The historic Edith Cavell Bridge, under which the jet boats travel, was named after courageous WWI British nurse Edith Cavell, executed in 1915 by the Germans after admitting to harbouring Allied soldiers.
Shotover Jet boats
Shotover Jet’s fleet of twin engine jet boats - powered by two 5.8 litre Mercruiser V8 engines capable of 660hp - travel at speeds of up to 85kmh (53mph) in as little as 10cm of water. Each jet unit expels 350 litres of water per second to power the boats.
The boat interiors are based on a single-piece carbon fibre ‘fifth generation’ prototype mould that contains 14 passenger seats.
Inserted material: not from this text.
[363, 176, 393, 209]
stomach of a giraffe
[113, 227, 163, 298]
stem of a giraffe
The jet boats’ innovative propulsion system - which allows them to safely speed across the shallow rocky terrain - is based on the Hamilton Waterjet, designed more than 50 years ago by legendary Kiwi inventor Sir William (Bill) Hamilton.
Shotover Jet history
The first jet boating activities go back to 1960 when the Melhop brothers began organising trips as fundraisers for Christian youth camps.
The tourism operation as it is known today began in 1970 when Trevor Gamble purchased the first boat. The original ‘Jet 53’ was a wooden boat that carried five passengers.
Today Shotover Jet is owned by New Zealand Māori tourism dynasty Ngāi Tahu Tourism which owns and operates a portfolio of leading tourism activities around New Zealand.
The Shotover Jet started winning awards in 1993 and its numerous accolades include the New Zealand Tourism Supreme Award.
Quick Facts - Shotover Jet
Shotover Jet has a fleet of 7 red boats, carrying 14 passengers plus the driver
The jet boats are powered by two 350 Mercruiser V8 motors with a total 700 horsepower
The boat ride lasts for an exhilarating 25 minutes
From Queenstown, the round-trip experience takes about 90 minutes
Spray coats and life jackets are provided, but to keep the hairdo in check, a middle seat is recommended
Phones and cameras are not permitted on board but there are plenty of before and after photo ops from the beach and viewing deck
Jet boat pilots undergo 120 hours of rigorous training (double the industry standard requirement) before carrying their first passenger.
Famous people who have enjoyed Shotover Jet include the Duke and Duchess of Marlborough, Damon Hill, Sir Ian McKellen, Brooke Shields, Hugh Jackman, Ryan Reynolds, Alanis Morissette and Kenny Rogers.